The High Court, however, by the impugned order came to the conclusion that the initial burden of proving that the goods in question were smuggled, lay on the Department which according to it, was not discharged by the Department. This conclusion of the High Court is obviously based on a misappreciation of the evidence that was already considered by the lower authorities. The High Court, in our opinion, not only erred in reappreciating the evidence already considered by the authorities below and in that process committed a further error of substituting its subjective opinion in the place of the findings of the authorities below. Therefore, we are of the opinion that the finding of the High Court that the concurrent conclusions of the statutory authorities were either not based on evidence or were perverse, is unsustainable.

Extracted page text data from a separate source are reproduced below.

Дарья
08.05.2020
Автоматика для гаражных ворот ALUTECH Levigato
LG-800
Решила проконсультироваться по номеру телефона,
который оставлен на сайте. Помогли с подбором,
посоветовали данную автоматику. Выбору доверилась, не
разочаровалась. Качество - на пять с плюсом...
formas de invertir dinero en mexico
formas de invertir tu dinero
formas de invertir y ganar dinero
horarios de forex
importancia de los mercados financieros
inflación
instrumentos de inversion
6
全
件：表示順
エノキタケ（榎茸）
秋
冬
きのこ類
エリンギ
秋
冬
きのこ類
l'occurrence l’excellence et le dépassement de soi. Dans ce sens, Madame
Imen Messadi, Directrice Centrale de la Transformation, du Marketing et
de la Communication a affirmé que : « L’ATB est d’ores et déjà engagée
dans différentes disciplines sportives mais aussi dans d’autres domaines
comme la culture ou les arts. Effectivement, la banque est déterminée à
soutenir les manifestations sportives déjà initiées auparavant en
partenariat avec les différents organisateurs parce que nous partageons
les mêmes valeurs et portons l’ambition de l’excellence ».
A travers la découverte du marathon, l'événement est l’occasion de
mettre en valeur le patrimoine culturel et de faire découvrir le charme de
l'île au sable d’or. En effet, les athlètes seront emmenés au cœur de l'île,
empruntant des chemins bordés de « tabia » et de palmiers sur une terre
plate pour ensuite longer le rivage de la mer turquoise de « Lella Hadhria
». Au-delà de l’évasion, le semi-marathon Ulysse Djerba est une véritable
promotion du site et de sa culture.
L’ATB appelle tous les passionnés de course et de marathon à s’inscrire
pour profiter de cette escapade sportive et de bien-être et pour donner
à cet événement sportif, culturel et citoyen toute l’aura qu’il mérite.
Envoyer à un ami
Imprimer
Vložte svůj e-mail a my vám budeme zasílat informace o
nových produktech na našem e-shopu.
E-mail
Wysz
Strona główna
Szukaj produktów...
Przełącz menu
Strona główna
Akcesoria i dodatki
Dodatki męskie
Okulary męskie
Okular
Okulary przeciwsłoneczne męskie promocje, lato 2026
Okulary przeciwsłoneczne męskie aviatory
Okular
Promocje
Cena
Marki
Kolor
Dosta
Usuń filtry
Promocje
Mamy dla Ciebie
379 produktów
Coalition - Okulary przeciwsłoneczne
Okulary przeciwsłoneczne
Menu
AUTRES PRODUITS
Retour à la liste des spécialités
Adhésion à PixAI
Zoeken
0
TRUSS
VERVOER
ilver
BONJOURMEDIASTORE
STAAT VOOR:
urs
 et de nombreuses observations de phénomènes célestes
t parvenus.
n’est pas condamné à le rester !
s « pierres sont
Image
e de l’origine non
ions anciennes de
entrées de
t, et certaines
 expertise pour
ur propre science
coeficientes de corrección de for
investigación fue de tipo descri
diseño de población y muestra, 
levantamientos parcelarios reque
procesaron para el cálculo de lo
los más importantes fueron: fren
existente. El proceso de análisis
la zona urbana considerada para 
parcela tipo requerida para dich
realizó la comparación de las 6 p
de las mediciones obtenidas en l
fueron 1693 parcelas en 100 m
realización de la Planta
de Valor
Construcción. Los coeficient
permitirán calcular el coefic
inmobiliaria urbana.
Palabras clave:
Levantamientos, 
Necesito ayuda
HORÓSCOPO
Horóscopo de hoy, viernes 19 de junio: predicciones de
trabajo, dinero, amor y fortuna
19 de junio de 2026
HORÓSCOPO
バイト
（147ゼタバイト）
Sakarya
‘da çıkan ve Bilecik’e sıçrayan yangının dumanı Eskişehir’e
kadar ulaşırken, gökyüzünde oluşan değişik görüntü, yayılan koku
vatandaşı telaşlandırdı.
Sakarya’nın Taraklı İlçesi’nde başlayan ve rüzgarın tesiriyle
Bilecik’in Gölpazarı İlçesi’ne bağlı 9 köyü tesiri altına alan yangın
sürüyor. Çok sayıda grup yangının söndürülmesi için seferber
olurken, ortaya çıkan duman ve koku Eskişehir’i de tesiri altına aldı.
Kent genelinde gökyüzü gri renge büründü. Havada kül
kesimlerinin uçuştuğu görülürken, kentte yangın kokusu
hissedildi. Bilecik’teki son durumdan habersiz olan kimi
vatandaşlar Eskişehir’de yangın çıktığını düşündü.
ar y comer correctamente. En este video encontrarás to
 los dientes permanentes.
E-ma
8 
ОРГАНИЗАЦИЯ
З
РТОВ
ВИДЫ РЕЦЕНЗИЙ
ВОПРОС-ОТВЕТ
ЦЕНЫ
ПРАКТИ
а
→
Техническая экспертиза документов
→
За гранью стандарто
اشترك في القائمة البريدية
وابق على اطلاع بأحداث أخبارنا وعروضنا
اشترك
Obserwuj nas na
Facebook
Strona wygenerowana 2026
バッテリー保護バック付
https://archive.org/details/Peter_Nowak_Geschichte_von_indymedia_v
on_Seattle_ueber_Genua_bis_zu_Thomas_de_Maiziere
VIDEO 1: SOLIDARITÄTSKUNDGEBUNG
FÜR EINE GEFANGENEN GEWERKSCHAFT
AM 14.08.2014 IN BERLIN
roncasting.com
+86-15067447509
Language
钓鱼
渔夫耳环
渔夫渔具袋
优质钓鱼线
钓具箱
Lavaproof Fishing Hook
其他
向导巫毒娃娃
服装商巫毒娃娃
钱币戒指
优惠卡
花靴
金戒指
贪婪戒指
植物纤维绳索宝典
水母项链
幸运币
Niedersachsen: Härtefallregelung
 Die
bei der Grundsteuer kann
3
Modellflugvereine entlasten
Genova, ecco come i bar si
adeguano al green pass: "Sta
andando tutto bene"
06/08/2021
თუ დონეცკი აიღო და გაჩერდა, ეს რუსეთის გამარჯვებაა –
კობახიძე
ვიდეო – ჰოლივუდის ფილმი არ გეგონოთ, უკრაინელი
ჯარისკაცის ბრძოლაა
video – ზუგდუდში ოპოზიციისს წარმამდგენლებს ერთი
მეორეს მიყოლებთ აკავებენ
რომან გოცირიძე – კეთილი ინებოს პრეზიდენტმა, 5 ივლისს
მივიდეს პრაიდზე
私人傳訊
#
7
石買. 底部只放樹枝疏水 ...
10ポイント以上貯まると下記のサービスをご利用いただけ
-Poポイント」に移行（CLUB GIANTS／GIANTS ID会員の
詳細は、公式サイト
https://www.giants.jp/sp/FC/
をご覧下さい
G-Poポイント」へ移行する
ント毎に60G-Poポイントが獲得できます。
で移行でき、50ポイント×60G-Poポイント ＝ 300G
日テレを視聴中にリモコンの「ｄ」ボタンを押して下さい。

On behalf of the respondents, it was contended before us that the Department could not have taken advantage of the presumption available under Section 123 of the Customs Act, 1962 in view of the fact that the gold in question was seized originally not by the Customs authorities but by the Police personnel. From the material available on record, we find that on finding the respondent carrying the gold in question, the Police as a matter of fact did not seize the gold but actually produced the respondent with the gold which was in his possession, before the Customs Authorities who in fact on such production, seized the gold. Be that as it may, we notice that the appellate authority itself did not choose to rely upon any presumption available under Section 123 of the Customs Act but proceeded to consider and rely upon the material that was available to establish that on the date of arrest the respondent was in possession of unmarked gold biscuits; in regard to origin of which or importation of which the respondent was either ignorant or was not willing to divulge and remained evasive. The authorities also have taken note of other materials on record to which we have already made reference and which, in our opinion, are sufficient in the circumstances of this case to come to the conclusion that the gold found in possession of the respondent is liable for confiscation and the respondent was liable for the penalty de hors the presumption contemplated under Section 123 of the Customs Act.
For the reasons stated above, this appeal succeeds, the impugned judgment is set aside and the order of confiscation and the penalty as imposed by the Commissioner and as modified by the tribunal shall be restored.